YOUR TASK
Copy the part of the records that opens with the line containing "## Genre, Date" and closes with the line containing "## Type, Title", renaming every "utter_correct" to "utter_check_answer" and leaving all else unchanged.

Plain-text document sources
§
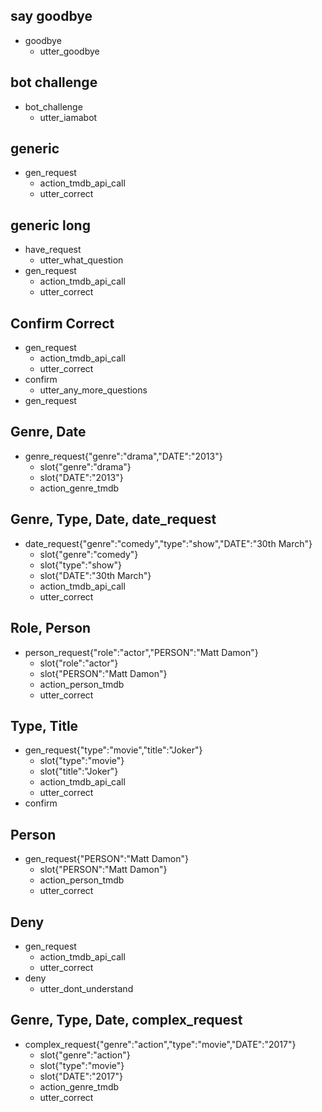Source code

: ## say goodbye
* goodbye
  - utter_goodbye

## bot challenge
* bot_challenge
  - utter_iamabot

## generic

* gen_request
    - action_tmdb_api_call
    - utter_correct

## generic long

* have_request
    - utter_what_question
* gen_request
    - action_tmdb_api_call
    - utter_correct

## Confirm Correct

* gen_request
    - action_tmdb_api_call
    - utter_correct
* confirm
	- utter_any_more_questions
* gen_request

## Genre, Date

* genre_request{"genre":"drama","DATE":"2013"}
    - slot{"genre":"drama"}
    - slot{"DATE":"2013"}
    - action_genre_tmdb

## Genre, Type, Date, date_request

* date_request{"genre":"comedy","type":"show","DATE":"30th March"}
    - slot{"genre":"comedy"}
    - slot{"type":"show"}
    - slot{"DATE":"30th March"}
    - action_tmdb_api_call
    - utter_correct

## Role, Person

* person_request{"role":"actor","PERSON":"Matt Damon"}
    - slot{"role":"actor"}
    - slot{"PERSON":"Matt Damon"}
    - action_person_tmdb
    - utter_correct

## Type, Title

* gen_request{"type":"movie","title":"Joker"}
    - slot{"type":"movie"}
    - slot{"title":"Joker"}
    - action_tmdb_api_call
    - utter_correct
* confirm

## Person

* gen_request{"PERSON":"Matt Damon"}
    - slot{"PERSON":"Matt Damon"}
    - action_person_tmdb
    - utter_correct

## Deny

* gen_request
    - action_tmdb_api_call
    - utter_correct
* deny
	- utter_dont_understand

## Genre, Type, Date, complex_request

* complex_request{"genre":"action","type":"movie","DATE":"2017"}
    - slot{"genre":"action"}
    - slot{"type":"movie"}
    - slot{"DATE":"2017"}
    - action_genre_tmdb
    - utter_correct
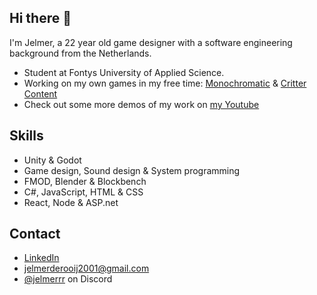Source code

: ## Hi there 👋
I'm Jelmer, a 22 year old game designer with a software engineering background from the Netherlands.

- Student at Fontys University of Applied Science.
- Working on my own games in my free time: [Monochromatic](https://github.com/Jelmerrr/Monochromatic) & [Critter Content](https://github.com/Jelmerrr/Critter-Content)
- Check out some more demos of my work on [my Youtube](https://www.youtube.com/@JelmerrR-sc3uq)

## Skills
- Unity & Godot
- Game design, Sound design & System programming
- FMOD, Blender & Blockbench
- C#, JavaScript, HTML & CSS
- React, Node & ASP.net

## Contact
- [LinkedIn](https://www.linkedin.com/in/jelmerderooij/)
- jelmerderooij2001@gmail.com
- [@jelmerrr](./) on Discord

<!--
**Jelmerrr/Jelmerrr** is a ✨ _special_ ✨ repository because its `README.md` (this file) appears on your GitHub profile.

Here are some ideas to get you started:

- 🔭 I’m currently working on ...
- 🌱 I’m currently learning ...
- 👯 I’m looking to collaborate on ...
- 🤔 I’m looking for help with ...
- 💬 Ask me about ...
- 📫 How to reach me: ...
- 😄 Pronouns: ...
- ⚡ Fun fact: ...
-->
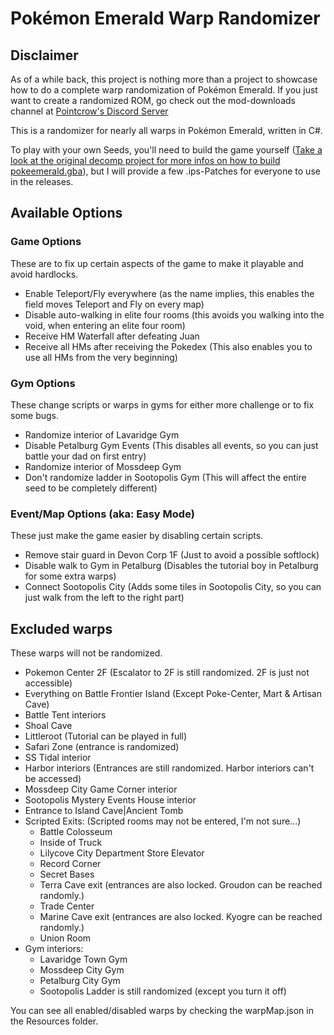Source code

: # Pokémon Emerald Warp Randomizer

## Disclaimer
As of a while back, this project is nothing more than a project to showcase how to do a complete warp randomization of Pokémon Emerald.
If you just want to create a randomized ROM, go check out the mod-downloads channel at [Pointcrow's Discord Server](https://discord.com/invite/pointcrow)



This is a randomizer for nearly all warps in Pokémon Emerald, written in C#.

To play with your own Seeds, you'll need to build the game yourself ([Take a look at the original decomp project for more infos on how to build pokeemerald.gba](https://github.com/pret/pokeemerald)), but I will provide a few .ips-Patches for everyone to use in the releases.

## Available Options
### Game Options
These are to fix up certain aspects of the game to make it playable and avoid hardlocks.
 - Enable Teleport/Fly everywhere (as the name implies, this enables the field moves Teleport and Fly on every map)
 - Disable auto-walking in elite four rooms (this avoids you walking into the void, when entering an elite four room)
 - Receive HM Waterfall after defeating Juan 
 - Receive all HMs after receiving the Pokedex (This also enables you to use all HMs from the very beginning)

### Gym Options
These change scripts or warps in gyms for either more challenge or to fix some bugs.
 - Randomize interior of Lavaridge Gym
 - Disable Petalburg Gym Events (This disables all events, so you can just battle your dad on first entry)
 - Randomize interior of Mossdeep Gym
 - Don't randomize ladder in Sootopolis Gym (This will affect the entire seed to be completely different)

### Event/Map Options (aka: Easy Mode)
These just make the game easier by disabling certain scripts.
 - Remove stair guard in Devon Corp 1F (Just to avoid a possible softlock)
 - Disable walk to Gym in Petalburg (Disables the tutorial boy in Petalburg for some extra warps)
 - Connect Sootopolis City (Adds some tiles in Sootopolis City, so you can just walk from the left to the right part)


## Excluded warps
These warps will not be randomized.
 - Pokemon Center 2F (Escalator to 2F is still randomized. 2F is just not accessible)
 - Everything on Battle Frontier Island (Except Poke-Center, Mart & Artisan Cave)
 - Battle Tent interiors
 - Shoal Cave
 - Littleroot (Tutorial can be played in full)
 - Safari Zone (entrance is randomized)
 - SS Tidal interior
 - Harbor interiors (Entrances are still randomized. Harbor interiors can't be accessed)
 - Mossdeep City Game Corner interior
 - Sootopolis Mystery Events House interior
 - Entrance to Island Cave|Ancient Tomb
 - Scripted Exits: (Scripted rooms may not be entered, I'm not sure...)
    - Battle Colosseum
    - Inside of Truck
    - Lilycove City Department Store Elevator
    - Record Corner
    - Secret Bases
    - Terra Cave exit (entrances are also locked. Groudon can be reached randomly.)
    - Trade Center
    - Marine Cave exit (entrances are also locked. Kyogre can be reached randomly.)
    - Union Room
 - Gym interiors:
    - Lavaridge Town Gym
    - Mossdeep City Gym
    - Petalburg City Gym
    - Sootopolis Ladder is still randomized (except you turn it off)

You can see all enabled/disabled warps by checking the warpMap.json in the Resources folder.
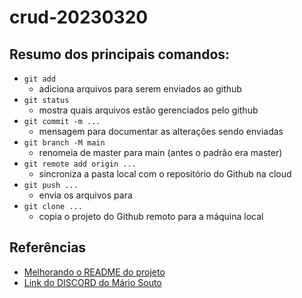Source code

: # crud-20230320

## Resumo dos principais comandos:
- `git add`
    - adiciona arquivos para serem enviados ao github
- `git status`
    - mostra quais arquivos estão gerenciados pelo github
- `git commit -m ...`
    - mensagem para documentar as alterações sendo enviadas
- `git branch -M main`
    - renomeia de master para main (antes o padrão era master)
- `git remote add origin ...`
    - sincroniza a pasta local com o repositório do Github na cloud
- `git push ...` 
    - envia os arquivos para
- `git clone ...`
    - copia o projeto do Github remoto para a máquina local

## Referências

- [Melhorando o README do projeto](https://www.youtube.com/watch?v=yMRSDdifGW8)
- [Link do DISCORD do Mário Souto](mariosouto.com/discord)

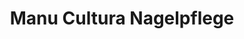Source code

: ---
title: "Manu Cultura Nagelpflege"
url: /buchholz-in-der-nordheide/manu-cultura-nagelpflege/
shop: Kosmetik
---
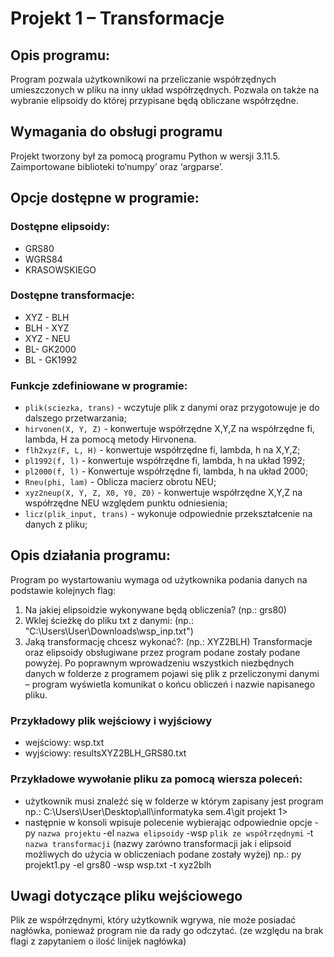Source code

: # Projekt 1 – Transformacje
## Opis programu:
Program pozwala użytkownikowi na przeliczanie współrzędnych umieszczonych w pliku na inny układ współrzędnych. Pozwala on także na wybranie elipsoidy do której przypisane będą obliczane współrzędne.  

## Wymagania do obsługi  programu
Projekt tworzony był za pomocą programu Python w wersji 3.11.5.
Zaimportowane biblioteki to‘numpy’ oraz ‘argparse’. 

## Opcje dostępne w programie:
### Dostępne elipsoidy:
* GRS80
* WGRS84
* KRASOWSKIEGO

### Dostępne transformacje: 
* XYZ - BLH
* BLH - XYZ
* XYZ - NEU
* BL- GK2000
* BL - GK1992

### Funkcje zdefiniowane w programie:
- `plik(sciezka, trans)` - wczytuje plik z danymi oraz przygotowuje je do dalszego przetwarzania;
- `hirvonen(X, Y, Z)` - konwertuje współrzędne X,Y,Z na współrzędne fi, lambda, H za pomocą metody Hirvonena.
- `flh2xyz(F, L, H)` - konwertuje współrzędne fi, lambda, h na X,Y,Z;
- `pl1992(f, l)` - konwertuje współrzędne fi, lambda, h na układ 1992;
- `pl2000(f, l)` - Konwertuje współrzędne fi, lambda, h na układ 2000;
- `Rneu(phi, lam)` - Oblicza macierz obrotu NEU;
- `xyz2neup(X, Y, Z, X0, Y0, Z0)` - konwertuje współrzędne X,Y,Z na współrzędne NEU względem punktu odniesienia;
- `licz(plik_input, trans)` - wykonuje odpowiednie przekształcenie na danych z pliku;

## Opis działania programu:
Program po wystartowaniu wymaga od użytkownika podania danych na podstawie kolejnych flag:
1.  Na jakiej elipsoidzie wykonywane będą obliczenia? (np.: grs80)
2.  Wklej ścieżkę do pliku txt z danymi: (np.: "C:\Users\User\Downloads\wsp_inp.txt")
3. Jaką transformację chcesz wykonać?: (np.: XYZ2BLH)
Transformacje oraz elipsoidy obsługiwane przez program podane zostały podane powyżej.
Po poprawnym wprowadzeniu wszystkich niezbędnych danych w folderze z programem pojawi się plik z przeliczonymi danymi – program wyświetla komunikat o końcu obliczeń i nazwie napisanego pliku.

### Przykładowy plik wejściowy i wyjściowy
* wejściowy: wsp.txt
* wyjściowy: resultsXYZ2BLH_GRS80.txt

### Przykładowe wywołanie pliku za pomocą wiersza poleceń:
* użytkownik musi znaleźć się w folderze w którym zapisany jest program
np.: C:\Users\User\Desktop\all\informatyka sem.4\git projekt 1>
* następnie w konsoli wpisuje polecenie wybierając odpowiednie opcje - py `nazwa projektu` -el `nazwa elipsoidy` -wsp `plik ze współrzędnymi` -t `nazwa transformacji` (nazwy zarówno transformacji jak i elipsoid możliwych do użycia w obliczeniach podane zostały wyżej)
np.: py projekt1.py -el grs80 -wsp wsp.txt -t xyz2blh

## Uwagi dotyczące pliku wejściowego
Plik ze współrzędnymi, który użytkownik wgrywa, nie może posiadać nagłówka, ponieważ program nie da rady go odczytać. (ze względu na brak flagi z zapytaniem o ilość linijek nagłówka)

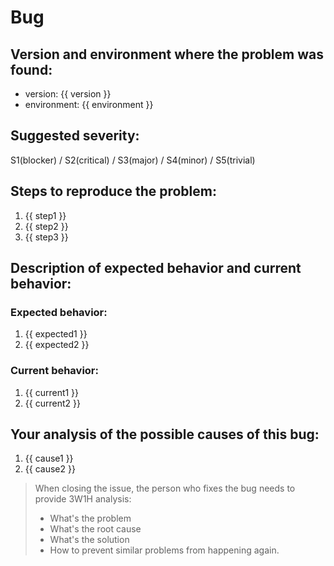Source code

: # Bug
## Version and environment where the problem was found:

* version: {{ version }}
* environment: {{ environment }}

## Suggested severity:

S1(blocker) / S2(critical) / S3(major) / S4(minor) / S5(trivial)

## Steps to reproduce the problem:

1. {{ step1 }}
2. {{ step2 }}
3. {{ step3 }}

## Description of expected behavior and current behavior:

### Expected behavior:

1. {{ expected1 }}
2. {{ expected2 }}

### Current behavior:

1. {{ current1 }}
2. {{ current2 }}

## Your analysis of the possible causes of this bug:

1. {{ cause1 }}
2. {{ cause2 }}

> When closing the issue, the person who fixes the bug needs to provide 3W1H analysis:
> * What's the problem
> * What's the root cause
> * What's the solution
> * How to prevent similar problems from happening again.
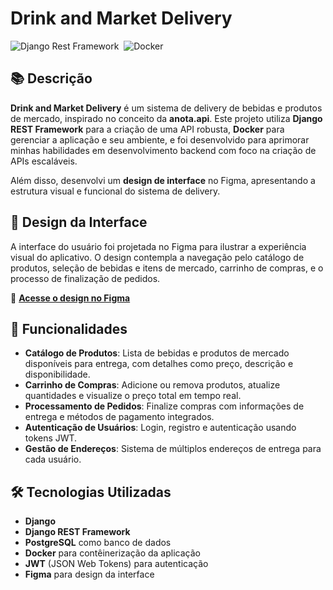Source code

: # Drink and Market Delivery

![Django Rest Framework](https://img.shields.io/badge/Django_Rest_Framework-092E20?style=for-the-badge&logo=django&logoColor=white)&nbsp;
![Docker](https://img.shields.io/badge/docker-%230db7ed.svg?style=for-the-badge&logo=docker&logoColor=white)


## 📚 Descrição

**Drink and Market Delivery** é um sistema de delivery de bebidas e produtos de mercado, inspirado no conceito da **anota.api**. Este projeto utiliza **Django REST Framework** para a criação de uma API robusta, **Docker** para gerenciar a aplicação e seu ambiente, e foi desenvolvido para aprimorar minhas habilidades em desenvolvimento backend com foco na criação de APIs escaláveis.

Além disso, desenvolvi um **design de interface** no Figma, apresentando a estrutura visual e funcional do sistema de delivery.

## 🎨 Design da Interface

A interface do usuário foi projetada no Figma para ilustrar a experiência visual do aplicativo. O design contempla a navegação pelo catálogo de produtos, seleção de bebidas e itens de mercado, carrinho de compras, e o processo de finalização de pedidos.

🔗 **[Acesse o design no Figma](https://www.figma.com/design/PcKdutrSk0Lk24yTO0Y0Qx/Projeto-inicial?node-id=303-2&t=V4Q4R83Ao8NbZ8Q9-1)**

## 🚀 Funcionalidades

- **Catálogo de Produtos**: Lista de bebidas e produtos de mercado disponíveis para entrega, com detalhes como preço, descrição e disponibilidade.
- **Carrinho de Compras**: Adicione ou remova produtos, atualize quantidades e visualize o preço total em tempo real.
- **Processamento de Pedidos**: Finalize compras com informações de entrega e métodos de pagamento integrados.
- **Autenticação de Usuários**: Login, registro e autenticação usando tokens JWT.
- **Gestão de Endereços**: Sistema de múltiplos endereços de entrega para cada usuário.

## 🛠️ Tecnologias Utilizadas

- **Django**
- **Django REST Framework**
- **PostgreSQL** como banco de dados
- **Docker** para contêinerização da aplicação
- **JWT** (JSON Web Tokens) para autenticação
- **Figma** para design da interface
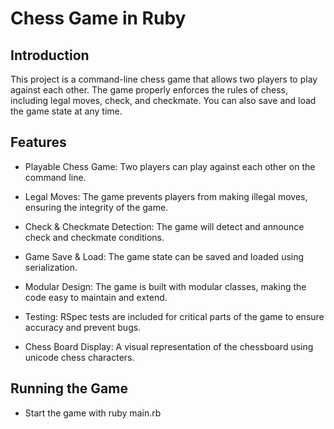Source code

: # Chess Game in Ruby
## Introduction
This project is a command-line chess game that allows two players to play against each other. The game properly enforces the rules of chess, including legal moves, check, and checkmate. You can also save and load the game state at any time.

## Features
- Playable Chess Game: Two players can play against each other on the command line.

- Legal Moves: The game prevents players from making illegal moves, ensuring the integrity of the game.

- Check & Checkmate Detection: The game will detect and announce check and checkmate conditions.

- Game Save & Load: The game state can be saved and loaded using serialization.

- Modular Design: The game is built with modular classes, making the code easy to maintain and extend.

- Testing: RSpec tests are included for critical parts of the game to ensure accuracy and prevent bugs.

- Chess Board Display: A visual representation of the chessboard using unicode chess characters.

## Running the Game
- Start the game with ruby main.rb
§
EXERCISE ANSWER
## Genre, Date

* genre_request{"genre":"drama","DATE":"2013"}
    - slot{"genre":"drama"}
    - slot{"DATE":"2013"}
    - action_genre_tmdb

## Genre, Type, Date, date_request

* date_request{"genre":"comedy","type":"show","DATE":"30th March"}
    - slot{"genre":"comedy"}
    - slot{"type":"show"}
    - slot{"DATE":"30th March"}
    - action_tmdb_api_call
    - utter_check_answer

## Role, Person

* person_request{"role":"actor","PERSON":"Matt Damon"}
    - slot{"role":"actor"}
    - slot{"PERSON":"Matt Damon"}
    - action_person_tmdb
    - utter_check_answer

## Type, Title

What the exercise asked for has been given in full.